▸ Task brief
Pick out each line of the records that includes the string "APERTURE", and copy it.

Machine-readable hardware designs

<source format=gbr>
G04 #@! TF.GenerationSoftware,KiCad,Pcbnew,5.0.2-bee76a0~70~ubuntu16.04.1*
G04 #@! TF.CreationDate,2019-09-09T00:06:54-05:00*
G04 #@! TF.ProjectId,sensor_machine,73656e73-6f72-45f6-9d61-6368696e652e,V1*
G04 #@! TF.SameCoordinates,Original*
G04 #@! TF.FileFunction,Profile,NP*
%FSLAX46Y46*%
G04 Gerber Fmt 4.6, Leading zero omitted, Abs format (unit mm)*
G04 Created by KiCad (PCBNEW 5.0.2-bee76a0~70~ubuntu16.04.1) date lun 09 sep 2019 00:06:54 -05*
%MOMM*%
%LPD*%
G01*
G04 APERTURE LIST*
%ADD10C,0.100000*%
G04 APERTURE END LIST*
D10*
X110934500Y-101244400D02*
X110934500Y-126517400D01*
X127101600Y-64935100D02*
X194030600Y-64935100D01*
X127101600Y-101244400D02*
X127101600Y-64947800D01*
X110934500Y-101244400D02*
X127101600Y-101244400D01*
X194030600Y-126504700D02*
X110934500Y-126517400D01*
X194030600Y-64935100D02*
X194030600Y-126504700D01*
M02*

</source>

* * *

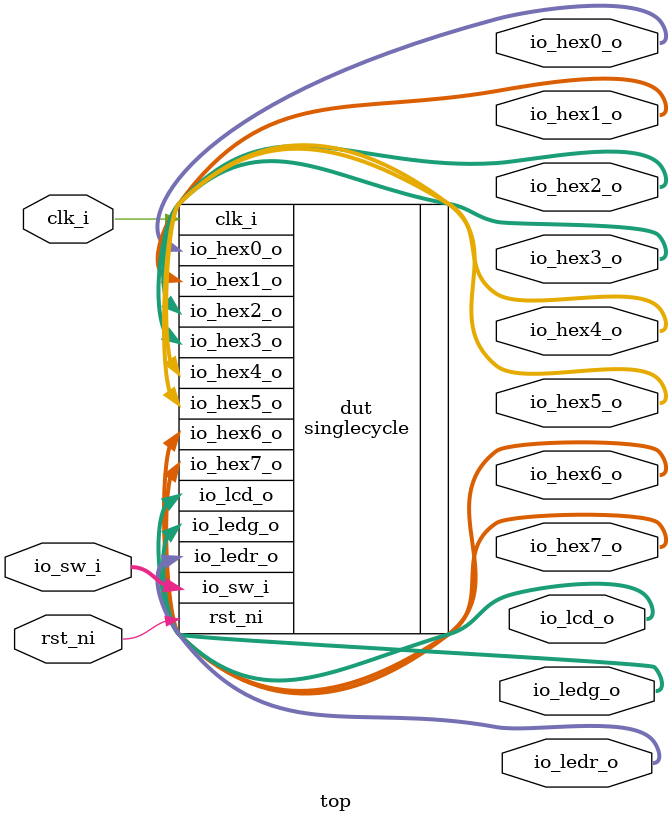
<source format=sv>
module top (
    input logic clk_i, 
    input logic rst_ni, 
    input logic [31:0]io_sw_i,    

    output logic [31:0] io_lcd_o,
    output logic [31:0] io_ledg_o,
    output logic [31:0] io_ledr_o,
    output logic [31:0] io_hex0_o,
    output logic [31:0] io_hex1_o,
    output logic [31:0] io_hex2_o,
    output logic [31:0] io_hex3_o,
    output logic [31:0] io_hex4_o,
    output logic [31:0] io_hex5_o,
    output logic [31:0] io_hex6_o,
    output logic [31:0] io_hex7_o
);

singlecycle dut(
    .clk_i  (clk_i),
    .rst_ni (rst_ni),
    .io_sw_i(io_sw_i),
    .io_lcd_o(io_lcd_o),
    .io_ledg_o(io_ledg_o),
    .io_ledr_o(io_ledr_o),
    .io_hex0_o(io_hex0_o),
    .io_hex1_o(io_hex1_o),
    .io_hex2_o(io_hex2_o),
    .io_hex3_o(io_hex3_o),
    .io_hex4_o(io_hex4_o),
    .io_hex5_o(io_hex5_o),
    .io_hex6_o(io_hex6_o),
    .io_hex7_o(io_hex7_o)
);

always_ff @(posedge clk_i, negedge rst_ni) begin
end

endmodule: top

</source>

▸ Solution
G04 APERTURE LIST*
G04 APERTURE END LIST*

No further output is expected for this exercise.